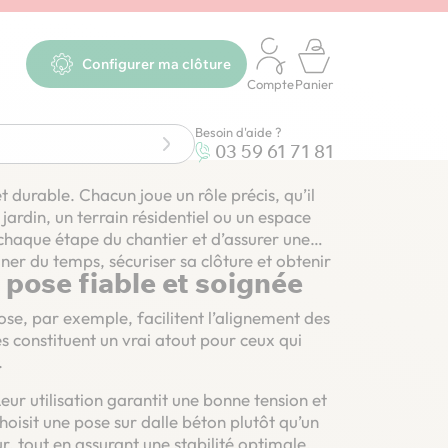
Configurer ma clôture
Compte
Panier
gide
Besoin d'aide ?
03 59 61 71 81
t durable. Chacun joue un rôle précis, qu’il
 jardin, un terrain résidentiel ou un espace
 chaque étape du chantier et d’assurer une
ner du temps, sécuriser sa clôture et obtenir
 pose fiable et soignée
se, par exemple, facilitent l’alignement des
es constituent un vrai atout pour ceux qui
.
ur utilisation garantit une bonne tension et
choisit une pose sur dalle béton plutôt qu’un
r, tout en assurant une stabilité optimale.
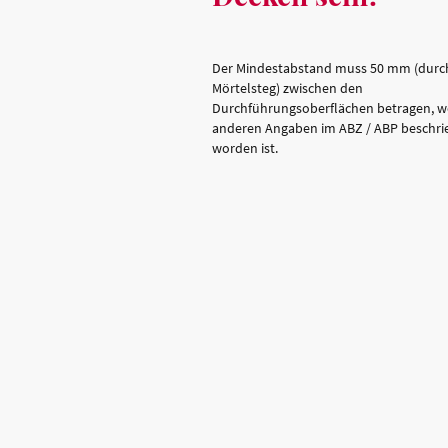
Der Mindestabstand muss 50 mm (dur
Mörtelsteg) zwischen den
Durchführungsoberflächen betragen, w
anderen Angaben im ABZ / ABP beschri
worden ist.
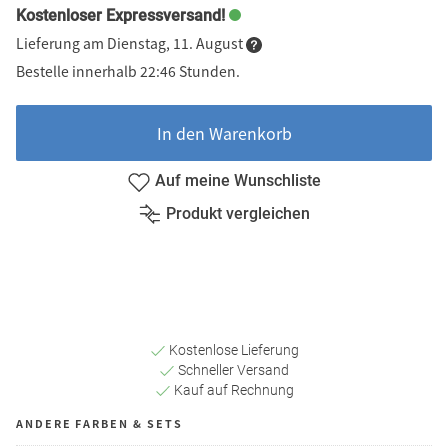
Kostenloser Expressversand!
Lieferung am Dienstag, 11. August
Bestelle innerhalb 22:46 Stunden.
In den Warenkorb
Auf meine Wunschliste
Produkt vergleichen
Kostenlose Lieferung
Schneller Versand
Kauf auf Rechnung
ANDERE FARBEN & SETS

TASK BRIEF: Copy out everything from the line containing "Kostenloser Expressversand!" down to the end of the data, swapping "Dienstag" for "Mittwoch" and leaving all else as it stands.

TASK RESPONSE:
Kostenloser Expressversand!
Lieferung am Mittwoch, 11. August
Bestelle innerhalb 22:46 Stunden.
In den Warenkorb
Auf meine Wunschliste
Produkt vergleichen
Kostenlose Lieferung
Schneller Versand
Kauf auf Rechnung
ANDERE FARBEN & SETS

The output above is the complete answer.